Amidst the peaceful forests of Cu Chi, there are still silent traces of a fierce war. The narrow underground passages – tunnels – are relics of the creativity and steely will of the Vietnamese people in the midst of the fire of war.
But the tunnels - and more broadly, history - today not only remain underground, in exhibits or textbooks, sometimes revived through cinematic footage.
The Tunnels is set in the backdrop of the major US offensive in 1967 – Operation Cedar Falls, where the US military mobilized more than 30,000 soldiers to flatten the “Iron Triangle” – including the Cu Chi Tunnels. But they could not have imagined that deep underground, there was a solid and flexible tunnel system – a real underground city, where thousands of Vietnamese soldiers still lived, fought and resisted.

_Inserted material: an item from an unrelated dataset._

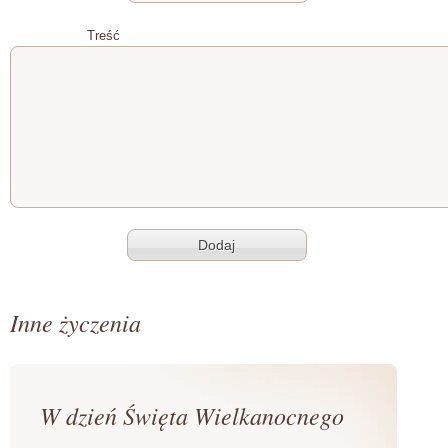
Treść
Inne życzenia
W dzień Święta Wielkanocnego
...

For director Bui Thac Chuyen, bringing a historical story to the screen is not simply a re-enactment of events, but a journey of living with the characters and the times. The director does not embellish the past, but recreates it with realistic visual art that makes the underground space seem to breathe.
The battles, the sacrifices, the lives of a not-so-distant past are told in the unique language of cinema, intimate without losing its heroism.
“Tunnels” is also proof that historical-war films do not have to be dry, but can be intimate and touching, allowing audiences – even in peacetime – to feel the breath of a fierce era./.